Advancements in additive manufacturing (AM) technology are promising for the creation of acoustic materials. Acoustic metamaterials and metasurfaces are of particular interest for the application of AM technologies as theoretical predictions suggest the need for precise arrangements of dissimilar materials within specified regions of space to reflect, transmit, guide, or absorb acoustic waves in ways that exceed the capabilities of currently available acoustic materials. This work presents the design of an acoustic metasurface (AMS) with Willis constitutive behavior, which is created from an array of multi-material inclusions embedded in an elastomeric matrix, which displays the asymmetric acoustic absorption.
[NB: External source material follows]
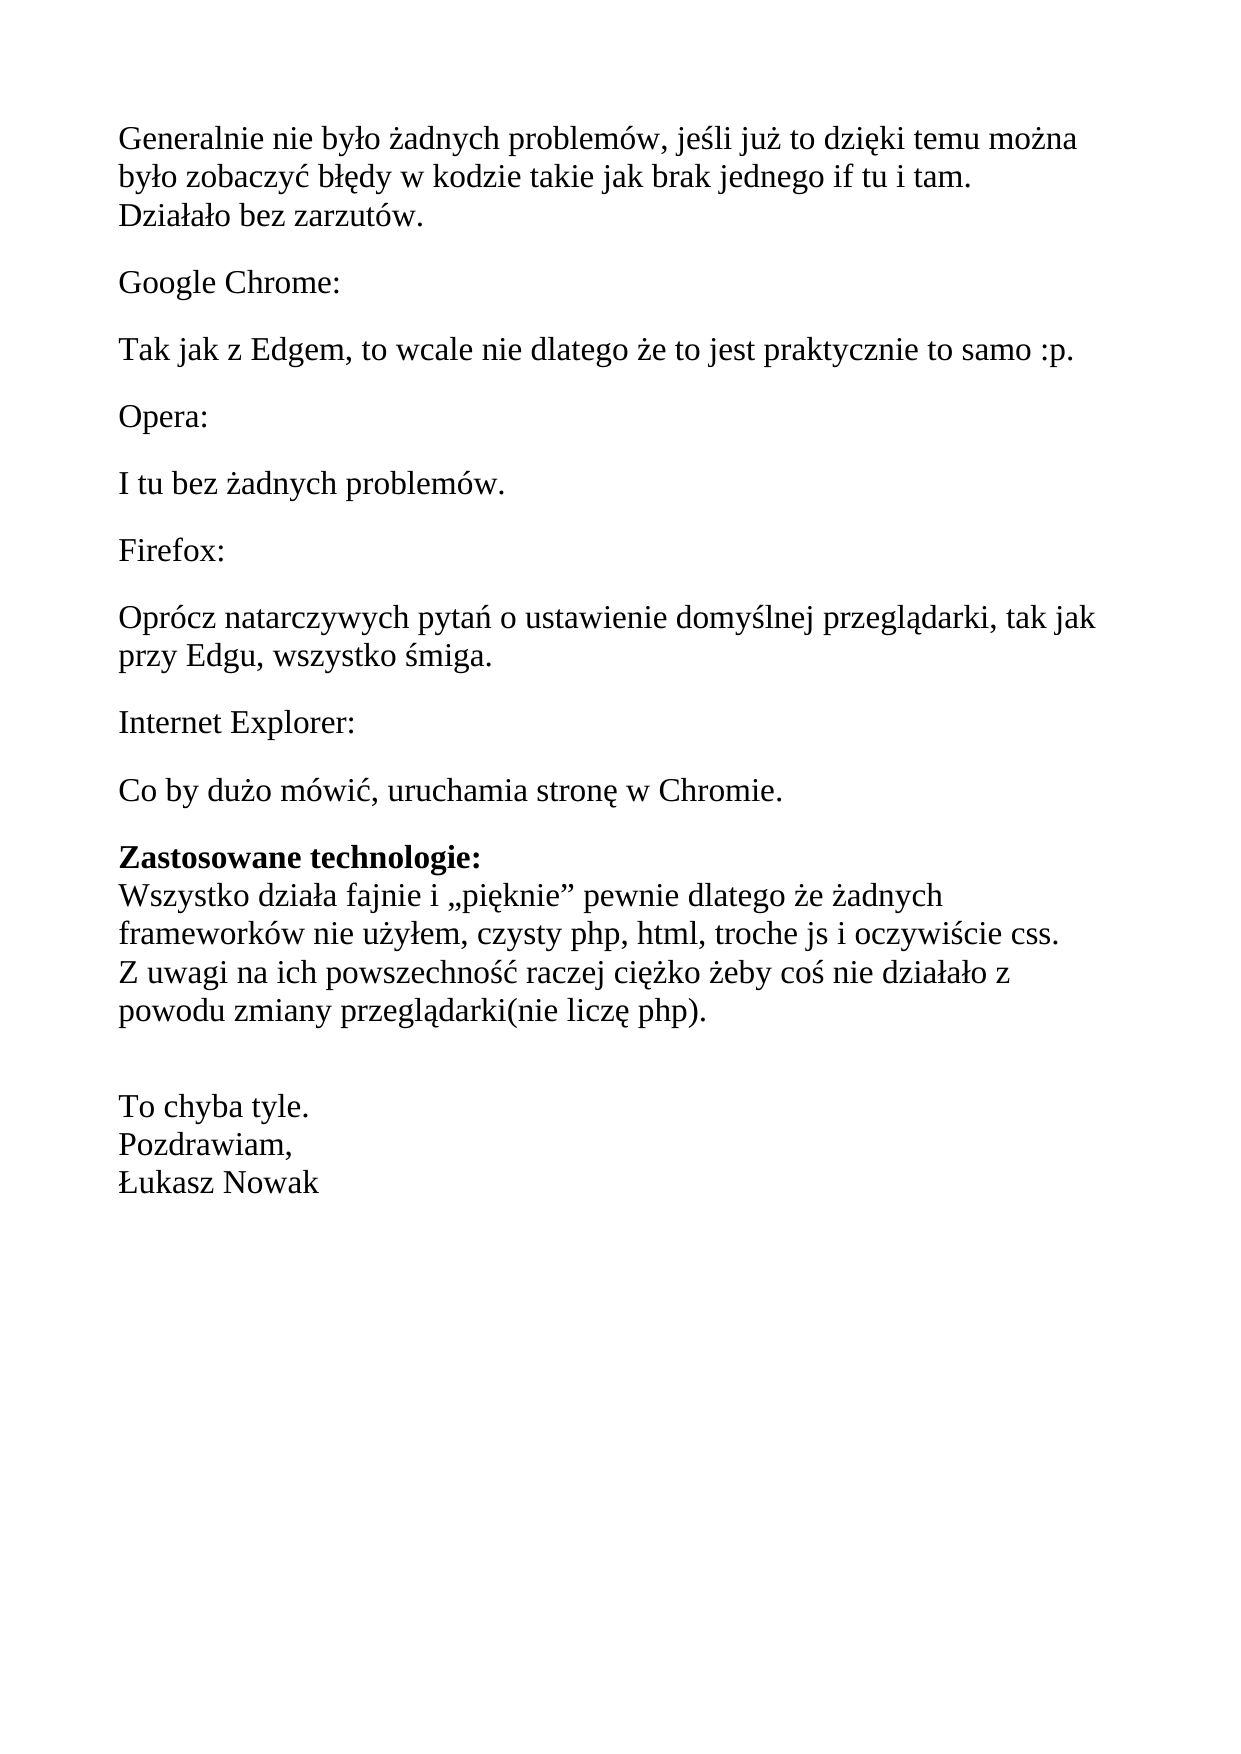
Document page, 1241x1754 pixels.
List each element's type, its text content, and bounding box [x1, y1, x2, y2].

The finite element models of the AMS show that the asymmetric absorption is dependent on asymmetry in the distribution of materials within the inclusion and highly sensitive to small changes in the inclusion geometry. It is shown that the performance variability can be used to place constraints on the manufacturing-induced variability to ensure that an as-built AMS will perform using the as-designed parameters. The evaluation of the AMS performance is computationally expensive, thus, the design is performed with a classifier-based metamodel to support more efficient Monte Carlo simulations and quantify the sensitivity of the candidate design performance to the manufacturing variability. This work explores combinations of material choices and dimensional accuracies to demonstrate how a robust design approach can be used to help select AM fabrication methods or guide process development toward an AM process that is capable of fabricating acoustic material structures.